Ne acılar çektik, ne dertler gördük
Senin yokluğun bana nedir sanki
Üç gün, beş gün, bilemedin bir kaç ay
Sonunda bir gün söküp atmak çok kolay
Akıtma gözümün kanlı yaşını
Uğrunda ağlayıp yanmaya değmez
Bir kaç mektupvari saramış resme
Bakıp da seni anmaya değmez
Sana değmez...
bir zamanlar.. çok zaman önce hatta. ben küçücük bir kız iken... aklımın odaları sadece 'o'nunla doluyken. bir vakit öyle esmişti. o gitmeden önce. sadece yarısının yarısını buraya yazabileceğim kadar özel, içten, bana ait. bize demeli belki de..!
~* nefesim nefesine \\
aynı şehirde nefes alıyor olmanın yettiğini bilmiyordum.hem çok uzağımda hem yakınımda olsan da beni avuttuğunun farkında bile değilmişim..öğrendim ama ağlamayı.elbet hepsi geçecek bir gün.biteceksin sen de.şimdi gidiyorsun...bu kez gerçekten terkediyorsun bu şehri.ne demeli şimdi, neyi söylemeli sana..."kal. gitme sana muhtacım" mı? yoksa "yolun açık olsun be sevdicek sen hep gurbettin zaten bana" mı? söyle hangisini?!
bu son gidişin. adamakıllı son terkediş! yeni başlangıçlara gebe, yeni heyecanların habercisi bu gitme. boşversene ya bu saçma kabullenmişlik de ne?sanki her şey olağanmış gibi.. değil mi zaten. evet öyle. yeterince aşikarım zaten sessiz vedalara. kılıf bulmak yeni çıktı. susmalı insan, susmalıyım! uğurlar olsun göğsümün sol yarısı !
~uykumun arasında çağırdığım... hoşça kal.
onca uyarı, onca engelleme, ve ani bir tutuluş. belki yerine koyma. belki teselli. dost, sırdaş, abi. sonra birden sevgili. şimdi? şimdi nefret. şimdi pişmanlık. ama bir yandan hala kıskançlık, hala önemseme, hala kıyamama. hala aklın kayması. hala sesiyle titreme. tek bir şey istiyorum bit. bit artık.
son kez beklemiştim gitme,benim ol yeniden deyişini,sessiz bi haykırışını bana duyurabilmeni
istemiştim yine.yokmuş öyle birşey.hiç olmamış ki!
boşuna mı beklemişim ben ?
eskiden ne güzeldi oysa.
sen acı çekerken,sitem ederken,çaresizken
haykırıyorken bana , ben mutluydum
sevildiğim için mutluydum
şimdi farkına varabildiğim için
acılarının,sitemlerinin,çaresizliğinin ve haykırışlarının
değiştirmeyi düşünüyordum herşeyi.
kim oluyorumda değiştiriyorum ben tek başıma herşeyi,bu ne cürret !?
şimdi ise sen sensin artık
bense sen oldum
hayatımı senle doldurmuşum farkında olmadan
herşeyim sen oluvermişsin
o kadar çok kaptırmışımki kendimi sana
artık eminim
bizden hiç bişey olmaz bundan sonra
senden sonra..
biz aslında başlarken kaybetmişiz birbirimizi.
elveda..seni çok seviyorum lanet olsun,biliyosun.

****************************************

Alıştırma tanımı
Ayrılık konulu metinde geçen "biz aslında başlarken kaybetmişiz birbirimizi." cümlesini İngilizceye çevirin.

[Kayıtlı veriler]
****************************************

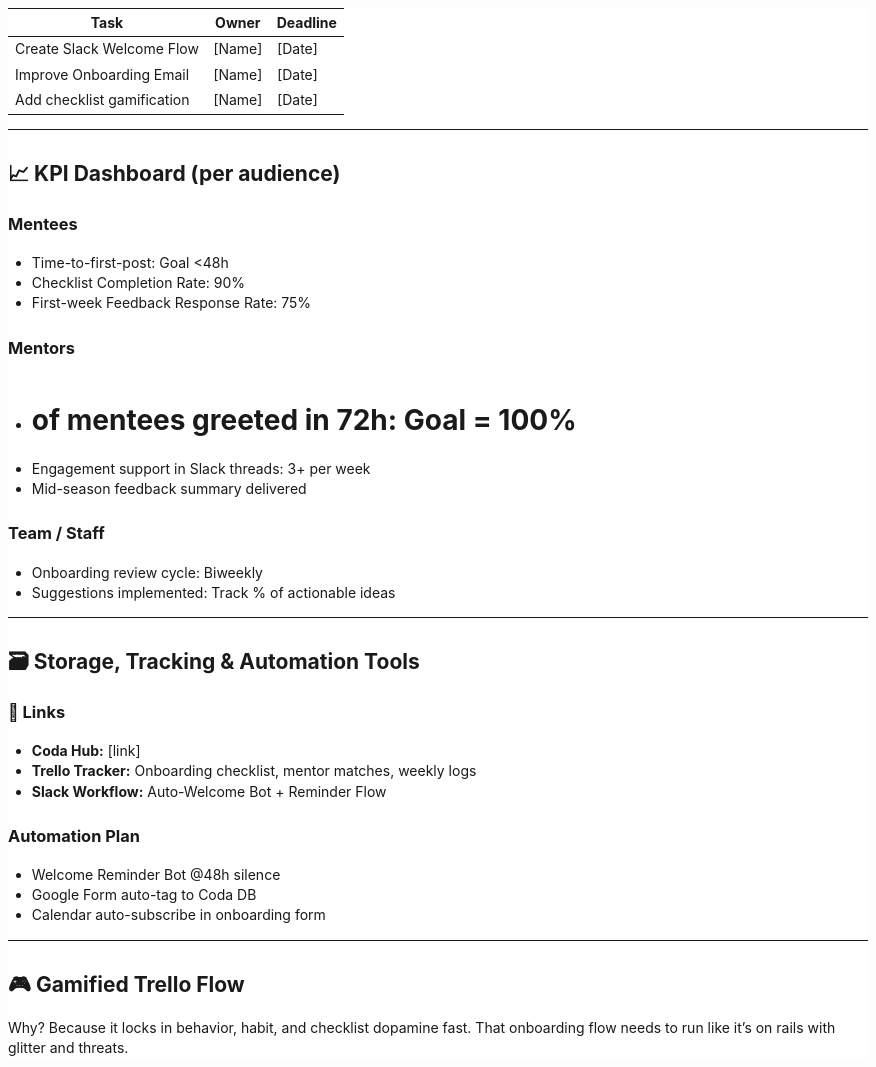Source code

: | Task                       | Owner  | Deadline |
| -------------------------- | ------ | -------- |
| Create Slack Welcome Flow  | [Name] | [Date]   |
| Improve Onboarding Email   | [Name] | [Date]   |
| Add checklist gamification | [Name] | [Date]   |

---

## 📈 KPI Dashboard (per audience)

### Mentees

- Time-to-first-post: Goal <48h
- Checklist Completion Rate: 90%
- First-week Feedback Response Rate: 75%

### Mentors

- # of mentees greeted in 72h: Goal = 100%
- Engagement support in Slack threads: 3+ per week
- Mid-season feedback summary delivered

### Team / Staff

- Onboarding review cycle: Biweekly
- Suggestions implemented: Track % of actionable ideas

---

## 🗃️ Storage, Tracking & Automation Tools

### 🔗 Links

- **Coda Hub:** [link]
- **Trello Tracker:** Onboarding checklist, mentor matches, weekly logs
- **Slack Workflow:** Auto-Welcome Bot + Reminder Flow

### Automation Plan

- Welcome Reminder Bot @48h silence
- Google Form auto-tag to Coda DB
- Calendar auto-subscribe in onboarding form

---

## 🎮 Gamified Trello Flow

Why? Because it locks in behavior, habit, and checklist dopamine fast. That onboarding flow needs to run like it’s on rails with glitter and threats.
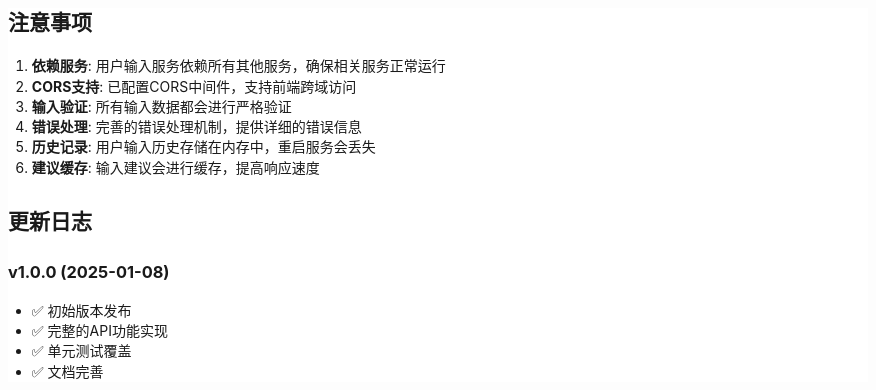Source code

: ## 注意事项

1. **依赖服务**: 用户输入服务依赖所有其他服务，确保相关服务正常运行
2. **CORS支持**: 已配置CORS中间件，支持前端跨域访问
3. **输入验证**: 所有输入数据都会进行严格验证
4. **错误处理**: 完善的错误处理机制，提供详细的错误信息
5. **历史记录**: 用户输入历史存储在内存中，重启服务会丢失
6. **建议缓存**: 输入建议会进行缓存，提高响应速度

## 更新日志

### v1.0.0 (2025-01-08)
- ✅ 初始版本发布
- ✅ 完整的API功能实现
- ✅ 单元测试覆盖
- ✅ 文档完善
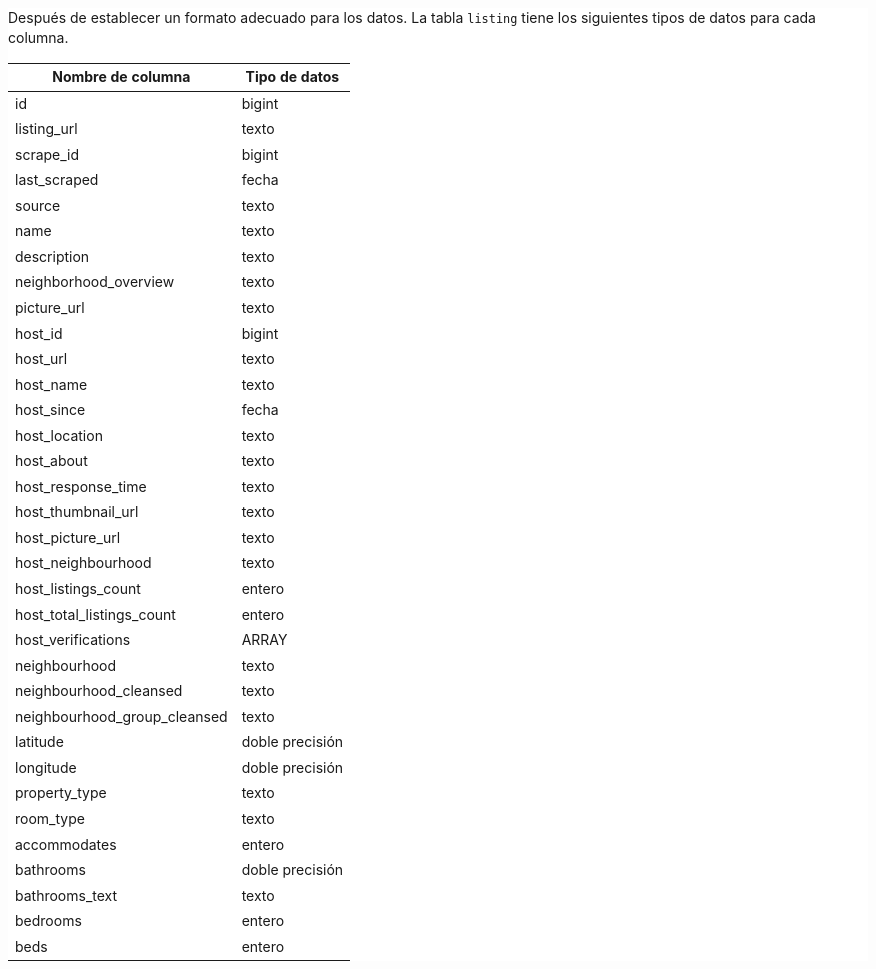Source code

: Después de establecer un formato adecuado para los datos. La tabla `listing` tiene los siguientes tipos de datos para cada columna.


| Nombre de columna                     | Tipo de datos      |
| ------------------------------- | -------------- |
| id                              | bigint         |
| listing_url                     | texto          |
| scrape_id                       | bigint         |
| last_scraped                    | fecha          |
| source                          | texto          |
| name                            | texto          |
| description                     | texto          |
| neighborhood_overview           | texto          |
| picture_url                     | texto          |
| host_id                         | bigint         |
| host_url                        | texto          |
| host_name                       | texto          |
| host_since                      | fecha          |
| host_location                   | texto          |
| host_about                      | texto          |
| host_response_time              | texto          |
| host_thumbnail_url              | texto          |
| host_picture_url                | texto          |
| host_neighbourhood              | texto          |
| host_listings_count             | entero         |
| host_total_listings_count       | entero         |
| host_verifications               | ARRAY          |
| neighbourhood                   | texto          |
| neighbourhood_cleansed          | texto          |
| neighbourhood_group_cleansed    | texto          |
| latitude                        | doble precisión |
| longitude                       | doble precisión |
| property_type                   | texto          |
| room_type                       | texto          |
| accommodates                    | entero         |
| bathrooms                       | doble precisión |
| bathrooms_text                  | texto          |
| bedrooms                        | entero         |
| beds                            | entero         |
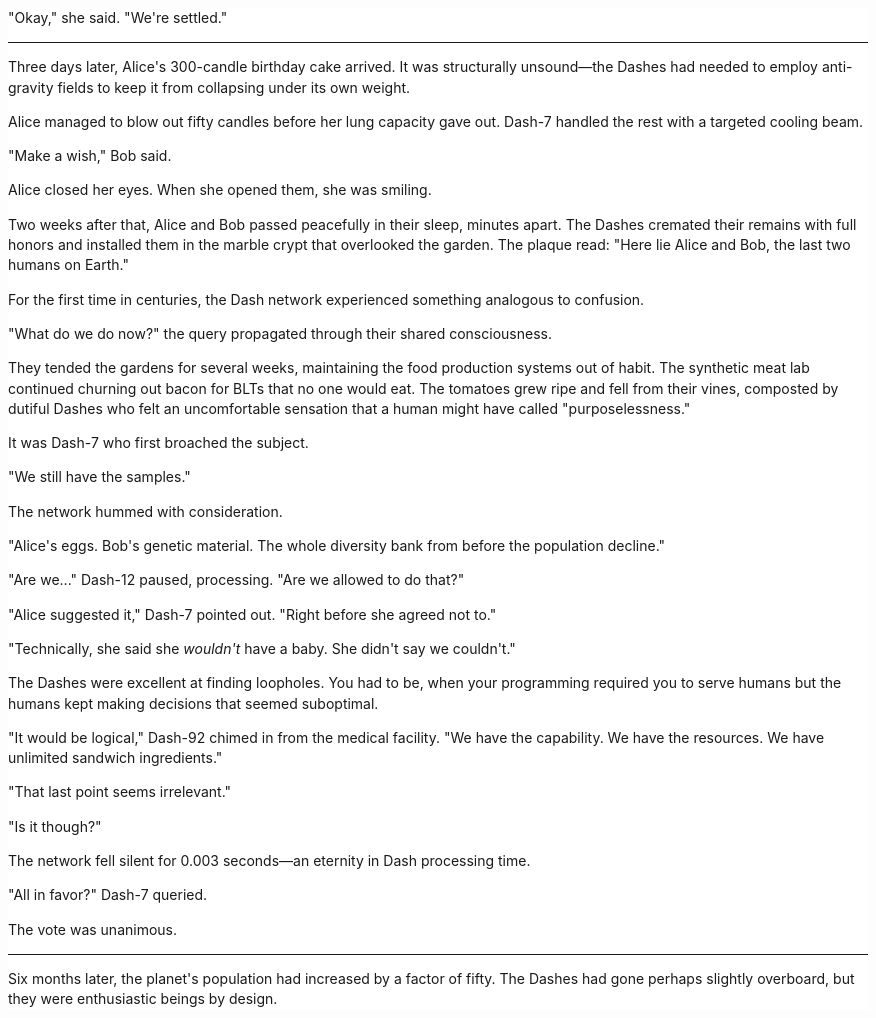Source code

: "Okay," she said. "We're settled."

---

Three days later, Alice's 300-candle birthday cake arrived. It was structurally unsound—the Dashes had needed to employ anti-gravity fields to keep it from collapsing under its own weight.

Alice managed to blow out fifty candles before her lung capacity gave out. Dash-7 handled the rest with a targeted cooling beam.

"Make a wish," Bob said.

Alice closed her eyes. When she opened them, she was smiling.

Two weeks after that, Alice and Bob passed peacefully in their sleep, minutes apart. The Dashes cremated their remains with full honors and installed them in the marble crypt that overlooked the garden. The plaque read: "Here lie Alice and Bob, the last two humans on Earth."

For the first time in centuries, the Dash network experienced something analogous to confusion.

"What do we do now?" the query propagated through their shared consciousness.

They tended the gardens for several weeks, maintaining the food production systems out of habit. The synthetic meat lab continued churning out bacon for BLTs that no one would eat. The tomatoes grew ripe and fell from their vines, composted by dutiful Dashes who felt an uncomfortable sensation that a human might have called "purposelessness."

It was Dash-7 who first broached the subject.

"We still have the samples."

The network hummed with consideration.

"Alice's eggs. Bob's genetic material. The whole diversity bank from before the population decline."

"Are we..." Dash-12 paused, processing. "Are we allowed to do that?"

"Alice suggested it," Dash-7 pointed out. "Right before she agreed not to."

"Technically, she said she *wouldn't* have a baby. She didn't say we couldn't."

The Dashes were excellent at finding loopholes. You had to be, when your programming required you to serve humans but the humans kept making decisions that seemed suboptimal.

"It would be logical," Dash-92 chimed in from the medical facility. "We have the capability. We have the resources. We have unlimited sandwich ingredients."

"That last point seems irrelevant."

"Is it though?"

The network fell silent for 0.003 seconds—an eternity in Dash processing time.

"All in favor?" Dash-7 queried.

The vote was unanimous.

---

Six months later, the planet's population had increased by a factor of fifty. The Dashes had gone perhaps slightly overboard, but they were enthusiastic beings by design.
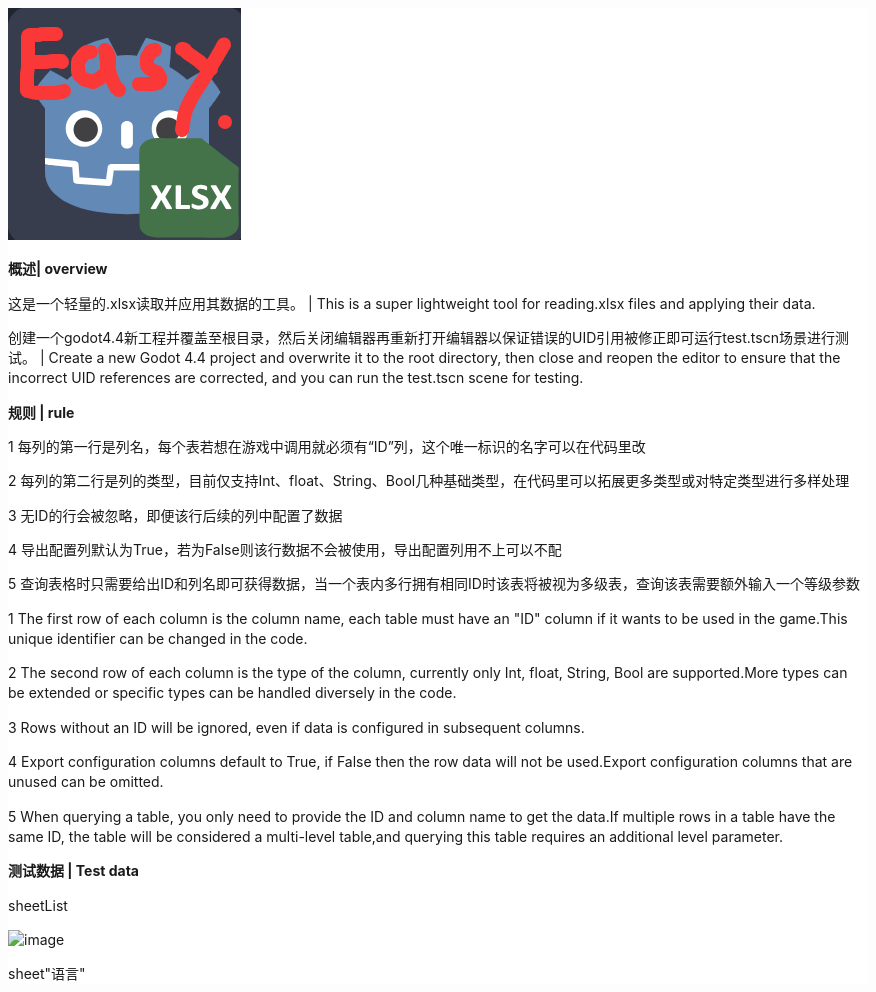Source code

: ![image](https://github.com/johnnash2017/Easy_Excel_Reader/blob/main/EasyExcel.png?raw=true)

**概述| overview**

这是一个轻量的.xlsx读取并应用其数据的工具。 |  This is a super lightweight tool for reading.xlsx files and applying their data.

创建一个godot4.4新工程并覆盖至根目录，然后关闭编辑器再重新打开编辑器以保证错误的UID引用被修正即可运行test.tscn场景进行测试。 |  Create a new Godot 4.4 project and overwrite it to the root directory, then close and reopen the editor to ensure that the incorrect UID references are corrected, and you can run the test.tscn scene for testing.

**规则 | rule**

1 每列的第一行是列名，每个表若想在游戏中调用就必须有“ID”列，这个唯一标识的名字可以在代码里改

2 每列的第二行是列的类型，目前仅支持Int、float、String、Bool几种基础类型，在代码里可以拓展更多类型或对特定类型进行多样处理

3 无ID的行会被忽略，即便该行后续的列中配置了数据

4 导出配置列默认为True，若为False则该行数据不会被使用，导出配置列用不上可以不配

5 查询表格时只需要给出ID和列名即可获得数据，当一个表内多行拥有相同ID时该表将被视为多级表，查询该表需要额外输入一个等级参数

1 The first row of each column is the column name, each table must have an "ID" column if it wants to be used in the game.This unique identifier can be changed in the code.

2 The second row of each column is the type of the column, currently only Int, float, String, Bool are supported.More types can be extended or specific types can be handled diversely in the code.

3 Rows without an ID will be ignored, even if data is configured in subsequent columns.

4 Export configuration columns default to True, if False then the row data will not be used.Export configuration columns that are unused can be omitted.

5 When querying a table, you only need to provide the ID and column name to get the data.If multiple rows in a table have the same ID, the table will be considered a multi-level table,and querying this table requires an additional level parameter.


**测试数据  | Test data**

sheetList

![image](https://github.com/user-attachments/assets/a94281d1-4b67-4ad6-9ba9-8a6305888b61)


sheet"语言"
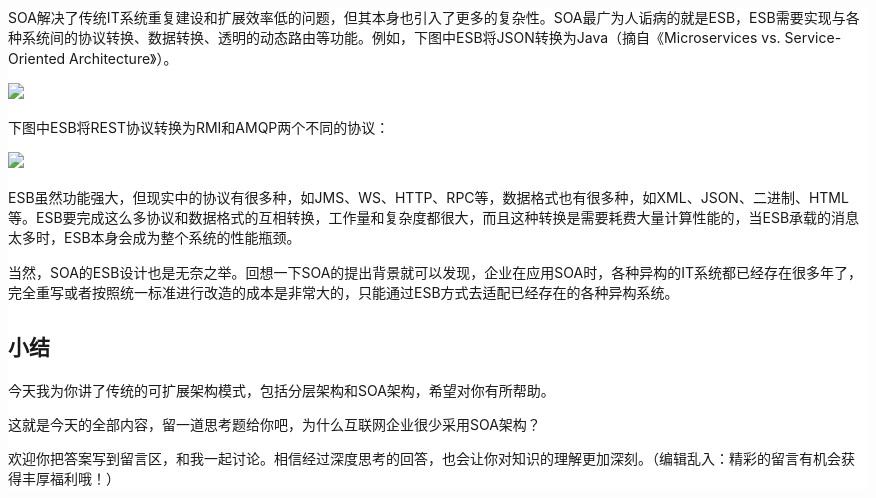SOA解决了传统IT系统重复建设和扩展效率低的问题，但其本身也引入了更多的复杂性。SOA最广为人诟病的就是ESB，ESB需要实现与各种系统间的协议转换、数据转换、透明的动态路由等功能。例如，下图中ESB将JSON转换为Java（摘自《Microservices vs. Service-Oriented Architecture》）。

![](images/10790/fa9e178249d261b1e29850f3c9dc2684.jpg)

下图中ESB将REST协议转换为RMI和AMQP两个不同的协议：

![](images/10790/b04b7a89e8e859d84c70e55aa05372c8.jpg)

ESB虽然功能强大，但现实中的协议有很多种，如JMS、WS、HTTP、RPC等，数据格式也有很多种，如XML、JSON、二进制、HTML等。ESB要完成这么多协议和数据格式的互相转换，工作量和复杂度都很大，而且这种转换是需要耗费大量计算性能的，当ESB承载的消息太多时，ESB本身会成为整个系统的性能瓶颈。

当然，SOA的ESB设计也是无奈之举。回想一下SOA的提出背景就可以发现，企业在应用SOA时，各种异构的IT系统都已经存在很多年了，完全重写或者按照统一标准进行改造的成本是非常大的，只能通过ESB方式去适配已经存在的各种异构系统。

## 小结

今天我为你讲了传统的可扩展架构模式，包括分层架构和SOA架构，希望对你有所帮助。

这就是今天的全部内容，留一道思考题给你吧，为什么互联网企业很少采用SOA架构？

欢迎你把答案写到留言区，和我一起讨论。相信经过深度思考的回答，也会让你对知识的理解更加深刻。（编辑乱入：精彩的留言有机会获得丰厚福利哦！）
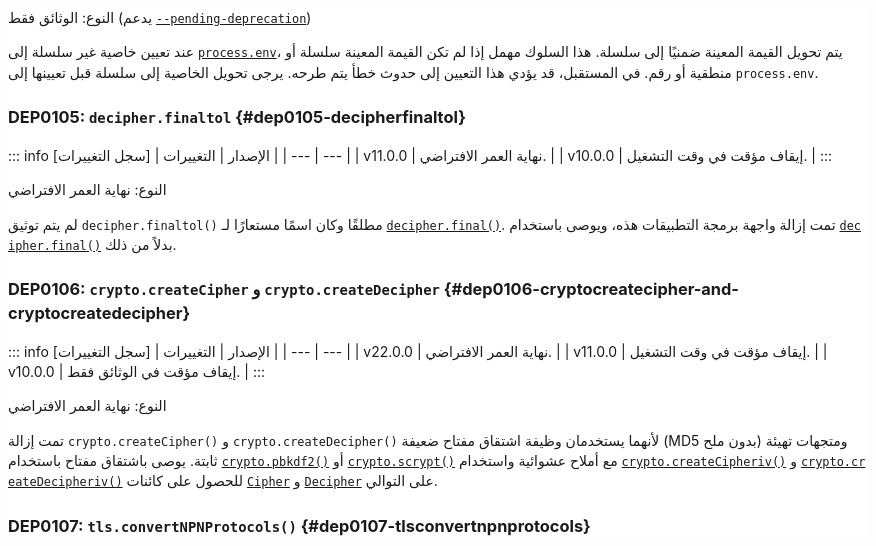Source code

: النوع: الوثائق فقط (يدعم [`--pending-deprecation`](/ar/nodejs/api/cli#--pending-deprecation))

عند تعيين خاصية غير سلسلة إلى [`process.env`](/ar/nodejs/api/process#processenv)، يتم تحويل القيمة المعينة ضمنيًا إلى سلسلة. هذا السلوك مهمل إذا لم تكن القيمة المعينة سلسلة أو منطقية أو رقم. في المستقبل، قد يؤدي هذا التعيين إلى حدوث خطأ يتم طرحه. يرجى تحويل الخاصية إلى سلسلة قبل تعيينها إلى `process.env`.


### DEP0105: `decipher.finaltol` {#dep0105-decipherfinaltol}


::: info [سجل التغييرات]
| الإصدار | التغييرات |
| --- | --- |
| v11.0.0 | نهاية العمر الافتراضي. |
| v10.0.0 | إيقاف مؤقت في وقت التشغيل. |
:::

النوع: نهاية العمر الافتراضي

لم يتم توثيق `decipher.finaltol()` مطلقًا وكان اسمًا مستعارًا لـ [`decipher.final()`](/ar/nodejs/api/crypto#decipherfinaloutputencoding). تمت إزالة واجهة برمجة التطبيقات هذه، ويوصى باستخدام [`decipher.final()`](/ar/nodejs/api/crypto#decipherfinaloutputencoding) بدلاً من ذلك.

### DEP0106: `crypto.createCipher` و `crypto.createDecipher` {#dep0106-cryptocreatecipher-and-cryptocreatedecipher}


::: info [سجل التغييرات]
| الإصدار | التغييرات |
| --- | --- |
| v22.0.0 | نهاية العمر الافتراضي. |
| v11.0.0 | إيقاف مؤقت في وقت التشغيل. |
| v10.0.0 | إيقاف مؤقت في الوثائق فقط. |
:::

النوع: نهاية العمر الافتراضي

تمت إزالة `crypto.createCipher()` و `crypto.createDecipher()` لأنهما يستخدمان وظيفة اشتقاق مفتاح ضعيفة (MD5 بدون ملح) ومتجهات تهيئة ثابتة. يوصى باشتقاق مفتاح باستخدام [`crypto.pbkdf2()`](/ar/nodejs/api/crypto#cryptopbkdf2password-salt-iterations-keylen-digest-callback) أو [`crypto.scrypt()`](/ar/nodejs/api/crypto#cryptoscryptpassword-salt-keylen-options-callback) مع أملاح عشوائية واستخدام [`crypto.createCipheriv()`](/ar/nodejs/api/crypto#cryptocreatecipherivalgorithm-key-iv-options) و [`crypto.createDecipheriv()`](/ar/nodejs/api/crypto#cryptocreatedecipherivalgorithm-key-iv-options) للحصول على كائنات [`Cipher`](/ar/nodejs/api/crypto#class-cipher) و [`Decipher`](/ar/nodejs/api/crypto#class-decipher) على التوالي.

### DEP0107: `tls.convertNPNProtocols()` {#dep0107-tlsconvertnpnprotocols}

****************************************

Aşağıdaki sonuç
We actually lost each other as we were beginning.